Agriprocessors, a kosher meat plant, was the largest of its type in the world. As of February 2008 it employed about 900 people and purchased $100 million worth of livestock annually. In May 2008, it was the target of a federal Immigration and Customs Enforcement raid. Subsequently, a criminal complaint was filed against Agriprocessors and its principal for alleged violations of child labor laws. As a result of its legal problems, Agriprocessors became insolvent and was run by a Chapter 11 bankruptcy trustee until SHF Industries bought it at auction in July 2009. It resumed business as Agri Star Meat & Poultry, LLC under the new ownership.

As of 2017, 700 people, more than 30% of the total population, work at Agri Star; about 100 are of Somali origin.

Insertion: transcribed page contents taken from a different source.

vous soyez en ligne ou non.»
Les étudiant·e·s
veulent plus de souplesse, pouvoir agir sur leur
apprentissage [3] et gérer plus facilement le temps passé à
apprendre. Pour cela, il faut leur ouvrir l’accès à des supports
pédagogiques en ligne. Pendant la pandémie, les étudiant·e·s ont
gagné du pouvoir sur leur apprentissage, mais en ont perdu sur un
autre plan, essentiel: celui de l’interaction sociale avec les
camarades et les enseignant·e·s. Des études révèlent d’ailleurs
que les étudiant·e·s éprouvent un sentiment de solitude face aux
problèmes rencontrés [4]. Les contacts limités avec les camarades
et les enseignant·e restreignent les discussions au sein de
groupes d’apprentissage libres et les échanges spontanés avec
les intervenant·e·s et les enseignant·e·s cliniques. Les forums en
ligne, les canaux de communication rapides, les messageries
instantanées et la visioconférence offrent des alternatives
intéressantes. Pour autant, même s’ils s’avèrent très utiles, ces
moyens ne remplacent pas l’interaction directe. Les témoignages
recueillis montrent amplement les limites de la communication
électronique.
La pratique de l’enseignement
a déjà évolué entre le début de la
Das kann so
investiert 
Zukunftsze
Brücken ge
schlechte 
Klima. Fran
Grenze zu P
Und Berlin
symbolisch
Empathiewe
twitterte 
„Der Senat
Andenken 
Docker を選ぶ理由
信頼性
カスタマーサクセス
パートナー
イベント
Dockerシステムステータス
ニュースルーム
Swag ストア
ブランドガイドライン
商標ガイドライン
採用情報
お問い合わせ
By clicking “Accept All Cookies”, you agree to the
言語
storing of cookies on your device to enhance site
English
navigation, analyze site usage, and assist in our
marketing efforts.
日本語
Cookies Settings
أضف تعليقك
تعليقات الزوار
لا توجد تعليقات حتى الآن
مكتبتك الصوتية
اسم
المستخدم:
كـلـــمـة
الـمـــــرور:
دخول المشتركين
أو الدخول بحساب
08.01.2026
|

Postville is also the home of a composites factory, Norplex-Micarta, started in 1975. The Norplex factory produces laminated plastics plate, sheet, and profile shapes. As of 2007 it employed between 150 and 200 workers.

==Education==
Postville Community School District operates public schools. John R. Mott High School is the local high school.

Mesivta of Postville is the area yeshiva.

==Notable people==
- William McKinley (1879–1964), 44th speaker of the Illinois House of Representatives, raised in Postville
- John R. Mott (1865–1955), recipient of the 1946 Nobel Peace Prize, childhood resident of Postville
- Brett Szabo (born 1968), NBA player, childhood resident of Postville

==Books on Postville==
- The interaction of long-time Postville residents with newcomers was the subject of a book about the town, Postville: A Clash of Cultures in Heartland America, by Stephen G. Bloom, a professor at University of Iowa.
- A more recent book about the community and its experience with diversity before and after the May 2008 federal immigration raid is Postville USA: Surviving Diversity in Small-Town America by Mark Grey, Michele Devlin, and Aaron Goldsmith.